- Born: August 19, 1908 Hampton, Virginia, U.S.
- Died: March 1, 1987 (aged 78) Reno, Nevada, U.S.

NASCAR Cup Series career
- 73 races run over 6 years
- Best finish: 7th (1955)
- First race: 1953 Race No. 11 (Martinsville)
- Last race: 1958 Race No. 13 (Old Dominion)
| Wins | Top tens | Poles |
| 0 | 17 | 0 |

= Eddie Skinner =

American racing driver (1908–1987)

Frank Edward Skinner (August 19, 1908 – March 1, 1987) was an American stock car racing racing driver. He competed in the NASCAR Grand National Series during the 1950s.

==Career==
Skinner raced out of Yerington, Nevada, where he lived for 35 years. He made his debut in NASCAR competition at Martinsville Speedway in May 1953. Over the next six years, he competed in a total of 73 races, with his final start coming at Old Dominion Speedway in April 1958; his best finish was fifth, four times.

Skinner also competed in United States Auto Club stock car events.
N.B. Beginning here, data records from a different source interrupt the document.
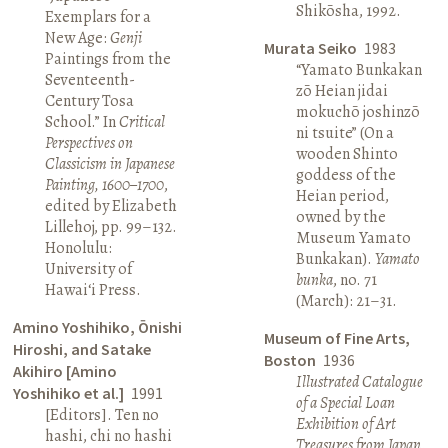
Shikōsha, 1992.
Exemplars for a
New Age:
Genji
Murata Seiko
1983
Paintings from the
“Yamato Bunkakan
Seventeenth-
zō Heian jidai
Century Tosa
mokuchō joshinzō
School.” In
Critical
ni tsuite” (On a
Perspectives on
wooden Shinto
Classicism in Japanese
goddess of the
Painting, 1600–1700
,
Heian period,
edited by Elizabeth
owned by the
Lillehoj, pp. 99–132.
Museum Yamato
Honolulu:
Bunkakan).
Yamato
University of
bunka
, no. 71
Hawai‘i Press.
(March): 21–31.
Amino Yoshihiko, Ōnishi
Museum of Fine Arts,
Hiroshi, and Satake
Boston
1936
Akihiro [Amino
Illustrated Catalogue
Yoshihiko et al.]
1991
of a Special Loan
[Editors]. Ten no
Exhibition of Art
hashi, chi no hashi
Treasures from Japan
.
He was known as a prankster; in a race at Nashville Speedway in 1959, he was reported to have made a pit stop during the race, stating that his car needed to be "slowed down before someone gets hurt", while another report places the incident as taking place during a NASCAR event at Martinsville.

Long after his NASCAR racing days were behind him, Skinner raced stock cars at T-Car Speedway in Carson City, Nevada, competing as late as the mid-1980s, when he was well into his 70s.